On April 15, 2013, Arredondo attended the 2013 Boston Marathon. At around 2:50 p.m. EDT (18:50 UTC), two bombs were detonated during the race in Copley Square, just before the finish line. Arredondo immediately sprinted into action and he can be seen in a series of photos and videos of the aftermath pulling debris and fencing away from the bloody victims, clearing the way for emergency personnel to tend to their wounds. He saw Jeff Bauman, missing both of his legs and losing blood rapidly. Arredondo lifted Bauman and put him into a wheelchair, and when the fabric used as a tourniquet kept getting caught in the wheels, Arredondo held the fabric out of the way.
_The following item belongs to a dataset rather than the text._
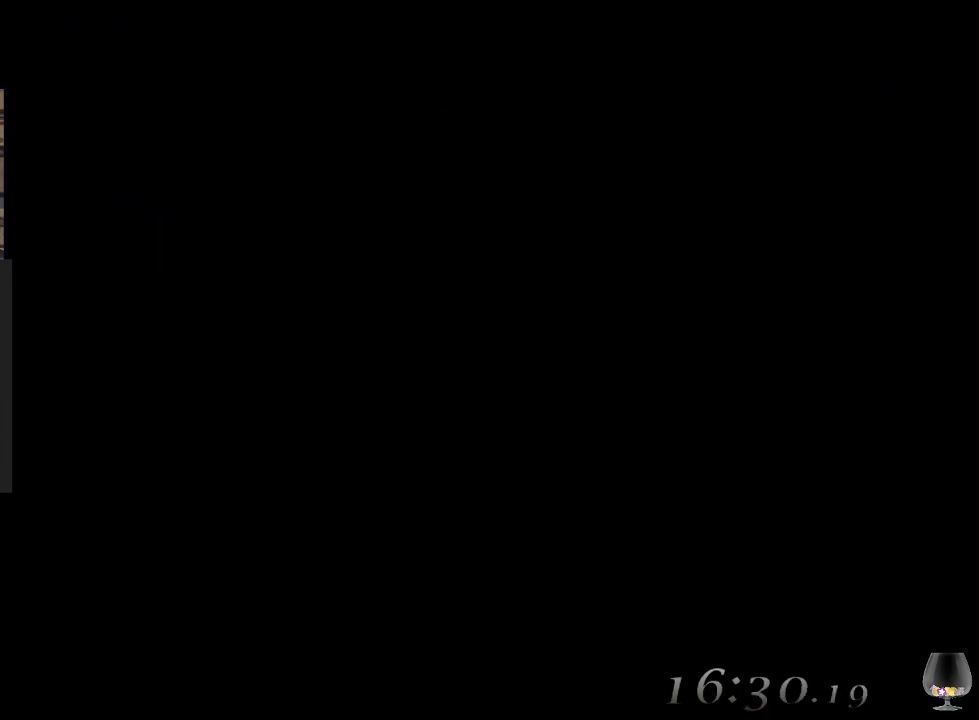
{"buttons": [], "left_stick": "up", "events": [[467, "left_stick", "up"]]}
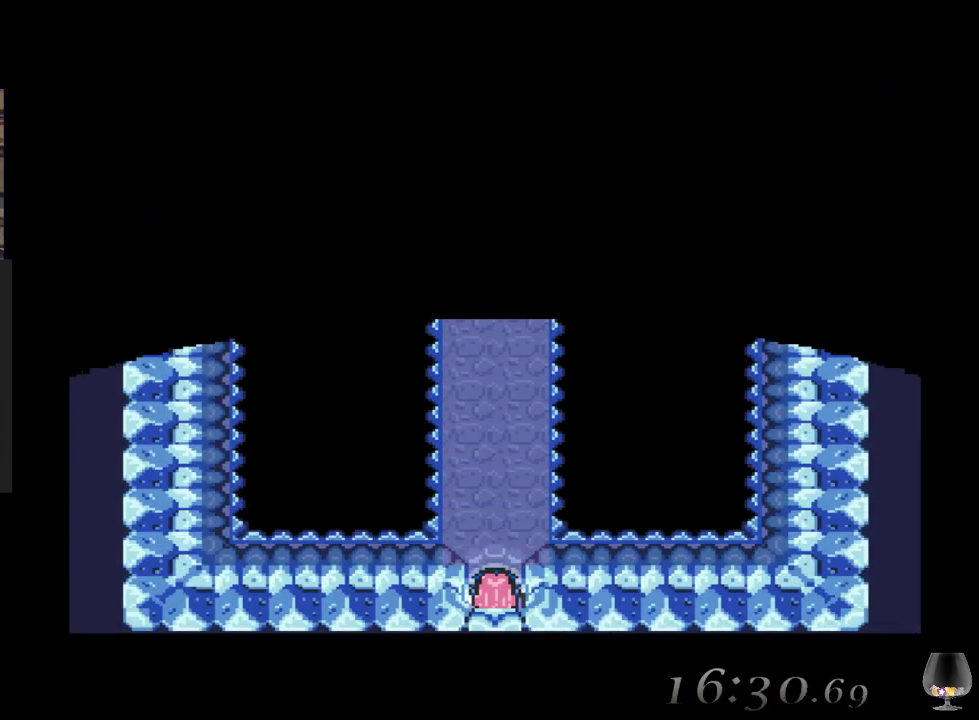
{"buttons": [], "left_stick": "up", "events": []}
In an iconic photograph, Carlos Arredondo with his cowboy hat is helping rush Jeff Bauman to an ambulance. In several images of Carlos rushing Jeff off in the wheelchair, Carlos can be seen pinching one of Jeff’s femoral arteries to prevent fatal blood loss. He remains in touch with the victims of the bombings, including Jeff Bauman. Arredondo was a spectator of the race, there to support and cheer on members of the National Guard Tough Ruck group, who were running to raise money for families of fallen service members and raise awareness about suicide. A soldier was running in honor of his two deceased sons.